Tuesday, January 31, 2012

Matricide


January 27, 2012:  There was a segment of CBS Morning News this morning previewing tonight’s “48 Hours Mystery” which features a recent case of matricide.  Guest, Richard Schlesinger, pointed to the rise in the incidence of matricide and, in particular, the increased incidence of girls who murder their mothers.  Hosts, Gail King and Rebecca Jarvis, were pondering over the cause of this alarming trend.  My question is:  Horrified and appalled — of course, but why is anyone surprised by this?  Why should we be mystified that children murder their parents when, with every passing year, we hear more stories about parents who murder their children?
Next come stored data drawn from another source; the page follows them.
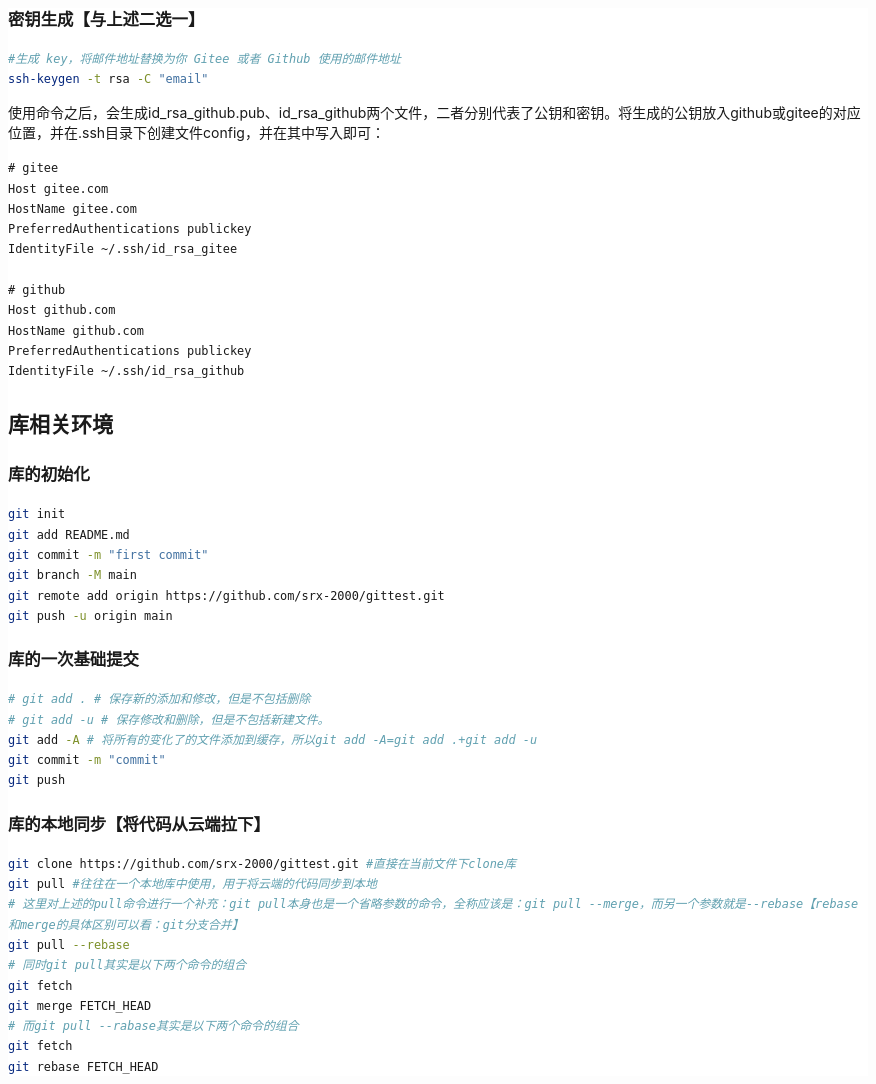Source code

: ### 密钥生成【与上述二选一】

```bash
#生成 key，将邮件地址替换为你 Gitee 或者 Github 使用的邮件地址
ssh-keygen -t rsa -C "email"
```

使用命令之后，会生成id_rsa_github.pub、id_rsa_github两个文件，二者分别代表了公钥和密钥。将生成的公钥放入github或gitee的对应位置，并在.ssh目录下创建文件config，并在其中写入即可：

```tex
# gitee
Host gitee.com
HostName gitee.com
PreferredAuthentications publickey
IdentityFile ~/.ssh/id_rsa_gitee
 
# github
Host github.com
HostName github.com
PreferredAuthentications publickey
IdentityFile ~/.ssh/id_rsa_github
```

## 库相关环境

### 库的初始化

```bash
git init
git add README.md
git commit -m "first commit"
git branch -M main
git remote add origin https://github.com/srx-2000/gittest.git
git push -u origin main
```

### 库的一次基础提交

```bash
# git add . # 保存新的添加和修改，但是不包括删除
# git add -u # 保存修改和删除，但是不包括新建文件。
git add -A # 将所有的变化了的文件添加到缓存，所以git add -A=git add .+git add -u
git commit -m "commit"
git push
```

### 库的本地同步【将代码从云端拉下】

```bash
git clone https://github.com/srx-2000/gittest.git #直接在当前文件下clone库
git pull #往往在一个本地库中使用，用于将云端的代码同步到本地
# 这里对上述的pull命令进行一个补充：git pull本身也是一个省略参数的命令，全称应该是：git pull --merge，而另一个参数就是--rebase【rebase和merge的具体区别可以看：git分支合并】
git pull --rebase
# 同时git pull其实是以下两个命令的组合
git fetch
git merge FETCH_HEAD
# 而git pull --rabase其实是以下两个命令的组合
git fetch
git rebase FETCH_HEAD
```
A cultural milieu that starves the soul is a cultural milieu that provides tacit “permission” to engage in violence against women in general.  The wide availability of guns and other weapons provides a broad range of means.  Chemical dependency and family dysfunction provide the occasions to pull the trigger when a situation devolves past the tipping point.  Can there be any wonder that both boys and girls attack and murder their mothers when the feminine has been so devalued, damaged, ravaged and twisted by the overly concrete intellectual, rationalistic, rapacious capitalistic mindset of the  patriarchal cultural dominant in the last twelve years — despite the previous 40 years of feminism and “women’s liberation”?  When one combines chemical dependency, dysfunctional and sexually and physically abusive relationships which themselves are the result of the overly rationalistic bias of patriarchal culture, and add to this the “ignition” stressors in the home and cultural environment and the availability of weapons, you have the ingredients for matricide.

Two books come to mind:
“On Matricide, Myth, Psychoanalysis and the Law of the Mother” by Amber Jacobs (Google Books).  A description of the book on the Google website says in part, “Despite advances in feminism, the "law of the father" remains the dominant model of Western psychological and cultural analysis, and the law of the mother continues to exist as an underdeveloped and marginal concept. In her radical rereading of the Greek myth, Oresteia, Amber Jacobs hopes to rectify the occlusion of the mother and reinforce her role as an active agent in the laws that determine and reinforce our cultural organization. . . She argues that the occlusion of the law of the mother is proof of the patriarchal structures underlying our contemporary social and psychic realities. Jacobs's work not only provides new insight into the Oresteian trilogy but also advances a post-patriarchal model of the symbolic order that has strong ramifications for psychoanalysis, feminism, and theories of representation, as well as for clinical practice and epistemology.”

“Matricide in Language” by Miglena Nikolchina (Google Books) who writes of, “the enigma of the persistent suppression of women's contributions to culture. In spite of the efforts of feminist theory and history to turn the tide, this process is with us still.”